2. Velocity before impact: $v = u + gt = 0 + 9.8(4.29) \approx 42 \text{ m s}^{-1}$.
3. Rebound Velocity: Loses 1/10th speed. $v’ = 0.9v \approx 37.8 \text{ m s}^{-1}$.
4. Time to rise: $t’ = v’/g = 37.8/9.8 \approx 3.86 \text{ s}$.

Graph Nature:
It will be a “sawtooth” wave. Speed increases linearly to 42, drops instantly to 37.8, decreases linearly to 0, increases again.

Scenario:
Home $\to$ Market (2.5 km) at 5 km/h. Time $t_1 = 2.5/5 = 0.5 \text{ h} = 30 \text{ min}$.
Market $\to$ Home (2.5 km) at 7.5 km/h. Time $t_2 = 2.5/7.5 = 1/3 \text{ h} = 20 \text{ min}$.

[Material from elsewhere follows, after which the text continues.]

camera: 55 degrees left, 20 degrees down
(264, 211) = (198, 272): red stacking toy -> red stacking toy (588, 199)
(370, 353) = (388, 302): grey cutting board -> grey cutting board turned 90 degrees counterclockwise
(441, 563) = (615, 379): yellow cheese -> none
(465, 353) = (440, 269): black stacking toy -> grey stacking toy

(i) 0 to 30 min: Man moves Home to Market.
Displacement = 2.5 km. Path = 2.5 km.
Avg Velocity = $2.5/0.5 = 5 \text{ km h}^{-1}$.
Avg Speed = $5 \text{ km h}^{-1}$.

(ii) 0 to 50 min: Total trip (Home $\to$ Market $\to$ Home).
Displacement = 0. Path = 5 km.
Avg Velocity = $0 / (50/60) = \mathbf{0}$.
Avg Speed = $5 / (50/60) = 6 \text{ km h}^{-1}$.

(iii) 0 to 40 min: Home $\to$ Market (30 min) + Return journey (10 min).
Return distance in 10 min = $7.5 \times (10/60) = 1.25 \text{ km}$.
Position = $2.5 – 1.25 = 1.25 \text{ km}$ from home.
Total Path = $2.5 + 1.25 = 3.75 \text{ km}$.
Avg Velocity = $1.25 / (40/60) = 1.875 \text{ km h}^{-1}$.
Avg Speed = $3.75 / (40/60) = 5.625 \text{ km h}^{-1}$.

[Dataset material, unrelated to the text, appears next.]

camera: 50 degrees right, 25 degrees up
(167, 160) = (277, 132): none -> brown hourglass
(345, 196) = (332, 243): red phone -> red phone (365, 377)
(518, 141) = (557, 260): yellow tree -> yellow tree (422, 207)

(a) Impossible: A vertical line drawn cuts the graph at two points. A particle cannot be at two positions at the same time.

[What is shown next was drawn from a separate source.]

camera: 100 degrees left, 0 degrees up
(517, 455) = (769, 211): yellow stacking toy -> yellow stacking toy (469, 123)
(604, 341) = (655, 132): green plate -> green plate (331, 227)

(b) Impossible: A circle implies that at the same time instant, the particle has velocities in positive and negative directions. Also implies time flowing backwards.

(c) Impossible: Speed can never be negative. The graph shows negative speed.

(d) Impossible: Total path length can never decrease with time. The graph shows path length going down.

Given:
Police Van $v_p = 30 \text{ km h}^{-1} = \frac{25}{3} \text{ m s}^{-1}$.
Thief Car $v_t = 192 \text{ km h}^{-1} = \frac{160}{3} \text{ m s}^{-1}$.
Muzzle Speed $v_b = 150 \text{ m s}^{-1}$.

Effective Bullet Speed:
Since bullet is fired from moving van: $v_{eff} = v_b + v_p = 150 + \frac{25}{3} = \frac{475}{3} \text{ m s}^{-1}$.

Relative Impact Speed:
Speed of bullet w.r.t thief = $v_{eff} – v_t$.

(a) x-t graph (Ball Rebounding): Shows a ball striking a wall/floor and rebounding. The slope changes sign instantly.

(b) v-t graph (Free fall with gravity change?): Velocity increases, then direction flips and decreases. Could represent a ball thrown up and caught, but the oscillation suggests repeating motion.

(c) a-t graph (Impulse): Acceleration is zero, then a sharp spike, then zero. Example: A cricket ball moving at constant speed being hit by a bat for a very short duration.